##### Document excerpt

Surface characterization of 1-butyl-1-ethylpiperidinium bromide by inverse gas chromatography
Papadopoulou, Stella K.,Papaiconomou, Nicolas,Baup, Stéphane,Iojoiu, Cristina,Svecova, Lenka,Thivel, Pierre-Xavier
, (2019)
This work addresses the surface characterization of an organic salt based on a piperidinium cation and a halide anion, similar to a first generation ionic liquid, using the Inverse Gas Chromatography (IGC)technique. IGC was employed in order to assess the dispersive surface energy and the acid/base character of 1-butyl-1-ethylpiperidinium bromide, [C2C4PIP]Br at a temperature range (313.15–343.15 K)well below its melting point, where the retention mechanism is governed by the surface adsorption of the probes. This type of characterization was possible due to the high melting point of [C2C4PIP]Br, namely 413.15 K. The dispersive component of the surface energy was estimated with the aid of the Schultz method and the Dorris-Gray method. Results obtained using the first method were higher than the ones obtained by the latter. The discrepancy between the two methods was found to increase with the increase of temperature. The acid/base characterization was implemented by using the Flour and Papirer approach as well as the Brookman and Sawyer method. The acidity and basicity constants of the surface of [C2C4PIP]Br revealed that it is amphoteric with a predominantly basic character.

##########
##### Data provided

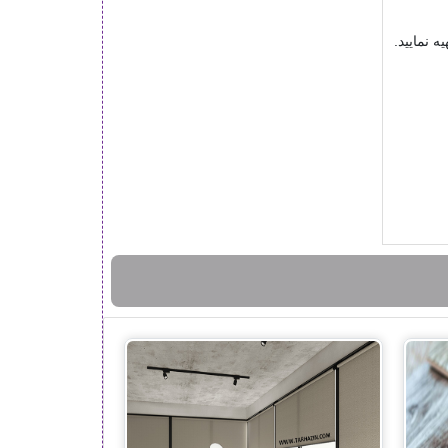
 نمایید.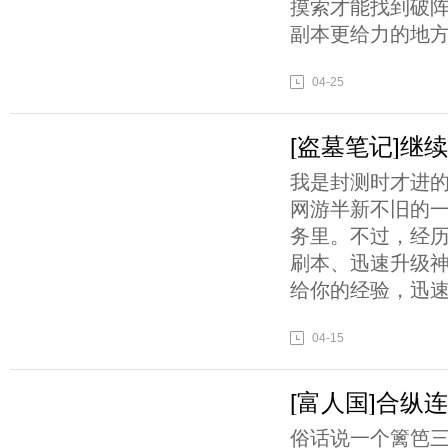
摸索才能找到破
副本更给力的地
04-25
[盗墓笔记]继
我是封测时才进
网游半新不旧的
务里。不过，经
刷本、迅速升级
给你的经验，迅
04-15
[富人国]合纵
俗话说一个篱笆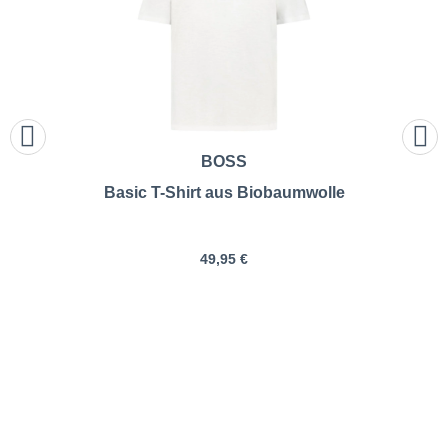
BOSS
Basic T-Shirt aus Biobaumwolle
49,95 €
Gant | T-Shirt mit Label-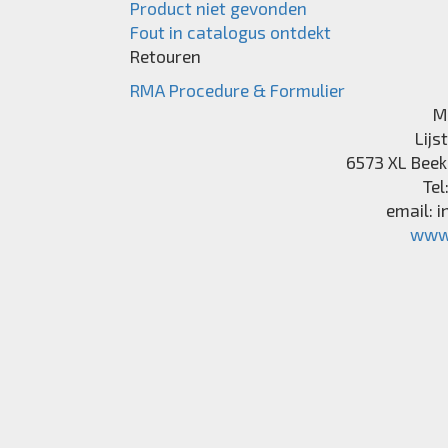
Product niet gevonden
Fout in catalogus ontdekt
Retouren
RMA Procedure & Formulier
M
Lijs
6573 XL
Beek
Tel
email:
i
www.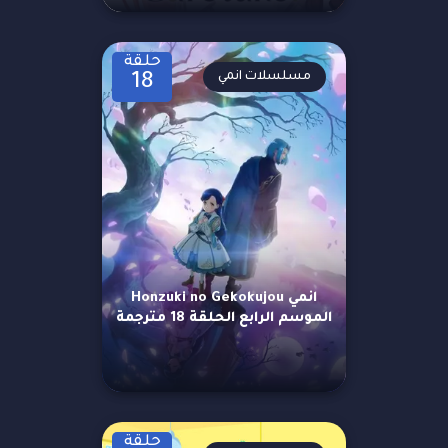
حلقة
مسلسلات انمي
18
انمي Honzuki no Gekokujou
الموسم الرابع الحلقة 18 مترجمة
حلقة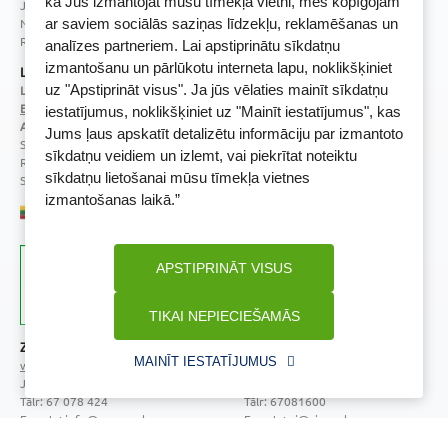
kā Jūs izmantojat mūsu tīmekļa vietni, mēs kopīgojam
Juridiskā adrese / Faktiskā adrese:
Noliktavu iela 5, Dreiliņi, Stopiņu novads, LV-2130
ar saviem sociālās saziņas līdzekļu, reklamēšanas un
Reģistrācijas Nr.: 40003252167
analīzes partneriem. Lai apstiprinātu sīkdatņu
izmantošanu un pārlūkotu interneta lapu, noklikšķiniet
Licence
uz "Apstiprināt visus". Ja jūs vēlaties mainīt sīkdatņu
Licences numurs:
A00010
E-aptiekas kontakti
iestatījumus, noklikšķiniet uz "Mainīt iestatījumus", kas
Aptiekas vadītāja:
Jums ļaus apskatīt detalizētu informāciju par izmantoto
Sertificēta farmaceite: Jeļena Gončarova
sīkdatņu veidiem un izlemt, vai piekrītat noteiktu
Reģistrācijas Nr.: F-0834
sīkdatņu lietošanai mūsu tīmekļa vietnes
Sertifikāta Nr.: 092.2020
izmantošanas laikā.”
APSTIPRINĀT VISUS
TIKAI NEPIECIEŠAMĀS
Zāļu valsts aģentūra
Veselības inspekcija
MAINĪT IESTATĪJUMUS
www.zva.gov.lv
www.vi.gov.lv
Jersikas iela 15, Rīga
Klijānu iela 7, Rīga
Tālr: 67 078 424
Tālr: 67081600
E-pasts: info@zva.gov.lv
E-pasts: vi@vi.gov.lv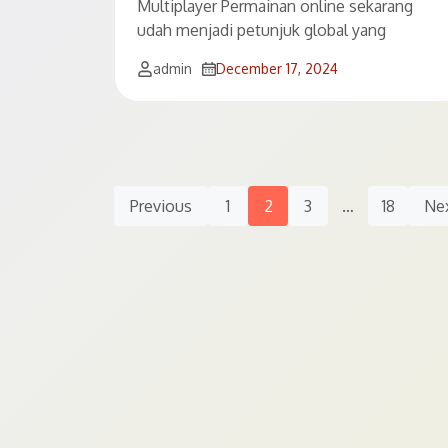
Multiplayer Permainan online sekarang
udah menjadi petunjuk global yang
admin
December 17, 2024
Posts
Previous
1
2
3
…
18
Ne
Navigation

##########
##### Data provided

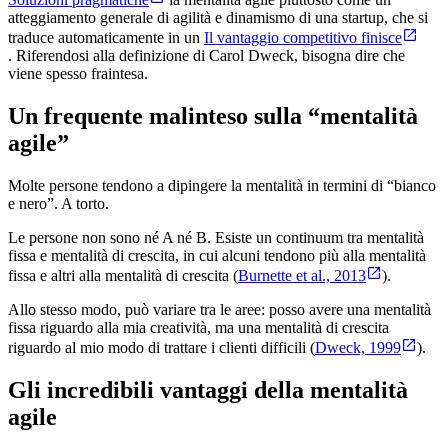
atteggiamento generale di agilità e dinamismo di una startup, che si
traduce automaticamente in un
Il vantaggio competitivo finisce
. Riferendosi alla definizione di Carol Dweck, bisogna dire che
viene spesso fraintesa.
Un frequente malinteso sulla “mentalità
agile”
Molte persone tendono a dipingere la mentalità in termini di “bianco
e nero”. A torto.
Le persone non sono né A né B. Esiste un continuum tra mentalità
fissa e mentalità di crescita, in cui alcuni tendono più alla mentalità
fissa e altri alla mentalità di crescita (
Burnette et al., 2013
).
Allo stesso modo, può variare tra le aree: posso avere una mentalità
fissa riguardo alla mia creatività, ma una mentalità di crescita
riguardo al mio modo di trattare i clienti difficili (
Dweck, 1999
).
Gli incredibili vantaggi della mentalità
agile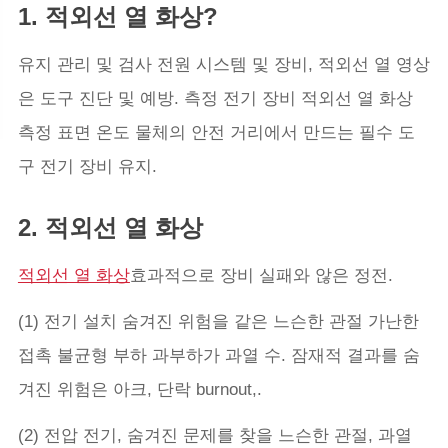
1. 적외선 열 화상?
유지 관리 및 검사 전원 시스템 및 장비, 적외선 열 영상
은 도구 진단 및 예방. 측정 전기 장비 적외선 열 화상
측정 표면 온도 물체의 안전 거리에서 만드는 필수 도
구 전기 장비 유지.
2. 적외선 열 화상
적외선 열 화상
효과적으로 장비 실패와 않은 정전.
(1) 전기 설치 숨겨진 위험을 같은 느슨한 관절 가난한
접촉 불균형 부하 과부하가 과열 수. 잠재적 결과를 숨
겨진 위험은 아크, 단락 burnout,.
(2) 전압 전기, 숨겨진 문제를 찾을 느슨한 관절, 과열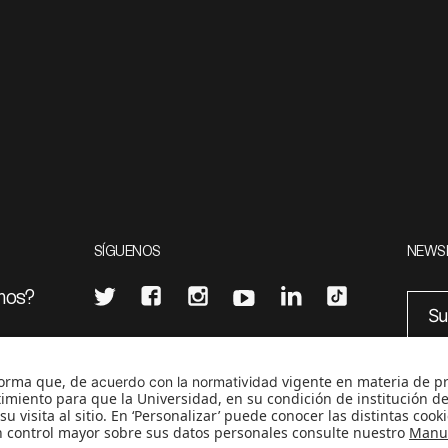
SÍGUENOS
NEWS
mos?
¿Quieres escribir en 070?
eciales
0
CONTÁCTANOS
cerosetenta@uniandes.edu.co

##########

◆ **What is being asked**
Using the inverse gas chromatography abstract, answer these:
(a) What melting point is given for [C2C4PIP]Br?
(b) Which method produced the higher estimates of the dispersive component of the surface energy?
(c) What character did the acidity and basicity constants reveal for the surface of [C2C4PIP]Br?

◆ **Task result**
(a) 413.15 K
(b) The Schultz method
(c) Amphoteric, with a predominantly basic character